Work to complete: Retype everything in the entries that follow, exactly as shown.
|---|
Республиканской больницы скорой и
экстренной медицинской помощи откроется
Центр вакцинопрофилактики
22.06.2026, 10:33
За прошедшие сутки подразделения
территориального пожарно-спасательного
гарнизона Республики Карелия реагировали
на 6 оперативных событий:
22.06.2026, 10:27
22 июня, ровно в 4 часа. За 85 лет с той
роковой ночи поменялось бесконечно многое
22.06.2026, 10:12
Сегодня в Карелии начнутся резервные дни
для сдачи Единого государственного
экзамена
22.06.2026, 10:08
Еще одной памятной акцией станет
|---|
Expected answer:
Республиканской больницы скорой и
экстренной медицинской помощи откроется
Центр вакцинопрофилактики
22.06.2026, 10:33
За прошедшие сутки подразделения
территориального пожарно-спасательного
гарнизона Республики Карелия реагировали
на 6 оперативных событий:
22.06.2026, 10:27
22 июня, ровно в 4 часа. За 85 лет с той
роковой ночи поменялось бесконечно многое
22.06.2026, 10:12
Сегодня в Карелии начнутся резервные дни
для сдачи Единого государственного
экзамена
22.06.2026, 10:08
Еще одной памятной акцией станет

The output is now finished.